Furieuse folie idéologique
A la suite de cet Odyssée, ici raccourci, Omar Ould Hamaha, après avoir reçu le reportage spécial in Mali Demain où il voit ses photographies lui et ses combattants, m’appelle, heureux : « félicitations Maïga tu es un grand journaliste, les jeunes (ses combattants) sont heureux et s’arrachent les journaux… ». Il me rappelle une heure après pour m’annoncer les cinq points de sa « Proclamation » que j’ai fait publier in extenso dans Mali Demain. C’est une furieuse folie idéologique qu’il fallait prendre au sérieux. Mais le Mali d’alors, dépourvu de services de renseignements sérieux et d’une digne direction militaire nous en a plutôt voulu au lieu d’en faire un outil de travail.

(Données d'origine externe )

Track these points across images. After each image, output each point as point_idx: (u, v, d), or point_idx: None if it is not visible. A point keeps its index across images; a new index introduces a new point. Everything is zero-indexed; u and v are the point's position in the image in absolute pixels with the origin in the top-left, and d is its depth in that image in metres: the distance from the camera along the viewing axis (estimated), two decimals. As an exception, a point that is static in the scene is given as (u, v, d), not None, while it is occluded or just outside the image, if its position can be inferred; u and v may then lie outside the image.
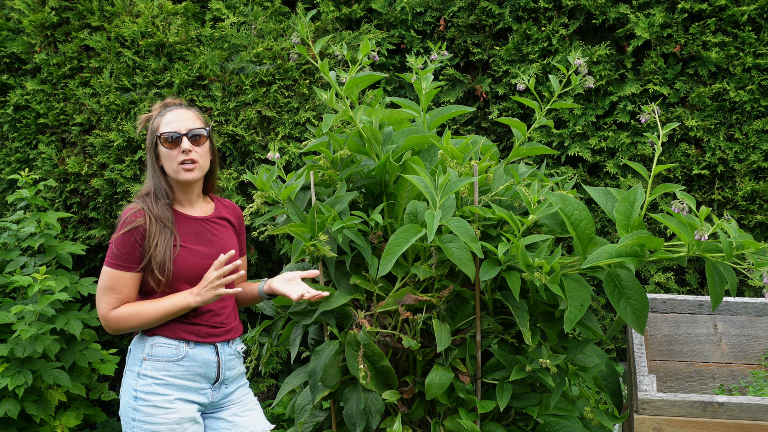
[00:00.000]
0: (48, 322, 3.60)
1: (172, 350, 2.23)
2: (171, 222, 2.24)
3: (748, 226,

Des menaces se faisaient sentir sur moi à Bamako
Des menaces se faisaient sentir sur moi à Bamako. Avant de prendre l’avion pour Paris dans un direct sur le plateau d’Africable au journal de 20 heures (très regardé en Afrique de l’Ouest), j’évoque la débâcle de l’armée malienne telle qu’à Gao tout le monde raconte ! Ma famille inquiète à Bamako a hâte que je rentre à Paris (parce que « tu as dit ce qu’il ne fallait pas dire d’une armée vaincue, ici à Bamako des pourparlers à haut niveau se préparent pour t’abattre… » me prévient un membre de ma famille, haut placé dans l’administration d’état de Bamako.